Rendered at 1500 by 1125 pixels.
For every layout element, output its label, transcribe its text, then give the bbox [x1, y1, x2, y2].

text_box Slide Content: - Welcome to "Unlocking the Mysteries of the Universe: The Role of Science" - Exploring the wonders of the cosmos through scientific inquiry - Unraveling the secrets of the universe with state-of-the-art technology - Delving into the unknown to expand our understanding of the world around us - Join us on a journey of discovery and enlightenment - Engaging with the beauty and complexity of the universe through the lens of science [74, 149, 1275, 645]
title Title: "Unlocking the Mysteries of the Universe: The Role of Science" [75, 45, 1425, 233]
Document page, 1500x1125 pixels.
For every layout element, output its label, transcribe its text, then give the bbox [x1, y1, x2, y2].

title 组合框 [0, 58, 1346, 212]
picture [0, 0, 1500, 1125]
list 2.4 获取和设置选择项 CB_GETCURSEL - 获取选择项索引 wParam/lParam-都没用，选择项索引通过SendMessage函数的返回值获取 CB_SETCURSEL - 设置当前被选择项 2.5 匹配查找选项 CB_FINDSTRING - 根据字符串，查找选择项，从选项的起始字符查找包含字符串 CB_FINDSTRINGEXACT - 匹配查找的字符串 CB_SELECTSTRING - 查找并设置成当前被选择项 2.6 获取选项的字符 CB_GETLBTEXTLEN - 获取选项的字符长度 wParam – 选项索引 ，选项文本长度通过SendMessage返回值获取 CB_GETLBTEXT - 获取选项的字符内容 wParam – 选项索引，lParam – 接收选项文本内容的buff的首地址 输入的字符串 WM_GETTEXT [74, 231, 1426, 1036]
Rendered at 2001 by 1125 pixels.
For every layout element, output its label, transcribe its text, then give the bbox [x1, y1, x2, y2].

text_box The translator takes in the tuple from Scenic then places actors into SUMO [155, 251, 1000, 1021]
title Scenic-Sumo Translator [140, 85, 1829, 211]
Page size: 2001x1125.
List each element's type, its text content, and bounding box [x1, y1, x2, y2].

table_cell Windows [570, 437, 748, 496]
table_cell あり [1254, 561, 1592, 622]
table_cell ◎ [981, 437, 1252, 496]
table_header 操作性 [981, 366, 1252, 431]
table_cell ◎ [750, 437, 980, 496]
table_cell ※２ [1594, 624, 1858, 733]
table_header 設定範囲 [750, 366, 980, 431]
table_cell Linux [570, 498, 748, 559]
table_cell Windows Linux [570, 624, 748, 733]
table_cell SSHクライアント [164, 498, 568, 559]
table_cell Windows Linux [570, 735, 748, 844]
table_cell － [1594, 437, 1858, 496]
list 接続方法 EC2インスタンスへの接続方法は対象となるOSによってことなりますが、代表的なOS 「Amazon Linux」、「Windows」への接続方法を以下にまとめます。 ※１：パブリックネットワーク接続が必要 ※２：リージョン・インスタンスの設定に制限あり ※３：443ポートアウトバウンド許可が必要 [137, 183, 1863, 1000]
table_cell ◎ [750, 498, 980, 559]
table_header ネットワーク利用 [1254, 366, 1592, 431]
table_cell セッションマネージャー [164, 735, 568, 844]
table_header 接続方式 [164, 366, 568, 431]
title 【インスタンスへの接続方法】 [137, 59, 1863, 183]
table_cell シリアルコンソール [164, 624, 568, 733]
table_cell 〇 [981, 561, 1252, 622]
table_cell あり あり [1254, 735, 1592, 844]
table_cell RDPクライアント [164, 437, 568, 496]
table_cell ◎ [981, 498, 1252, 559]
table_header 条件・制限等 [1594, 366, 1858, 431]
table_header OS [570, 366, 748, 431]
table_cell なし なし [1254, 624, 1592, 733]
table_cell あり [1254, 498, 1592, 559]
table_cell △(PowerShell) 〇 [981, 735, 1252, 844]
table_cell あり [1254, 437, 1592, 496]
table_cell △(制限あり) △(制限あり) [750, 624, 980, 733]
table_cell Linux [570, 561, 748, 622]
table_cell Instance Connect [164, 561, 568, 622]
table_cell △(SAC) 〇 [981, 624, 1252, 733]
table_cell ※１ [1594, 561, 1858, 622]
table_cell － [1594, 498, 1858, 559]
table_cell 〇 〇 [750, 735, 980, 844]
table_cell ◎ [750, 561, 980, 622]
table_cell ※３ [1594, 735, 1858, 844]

--------

Filter the records for lines containing the word "Rendered" and copy each one.

Rendered at 1500 by 1125 pixels.
Rendered at 2001 by 1125 pixels.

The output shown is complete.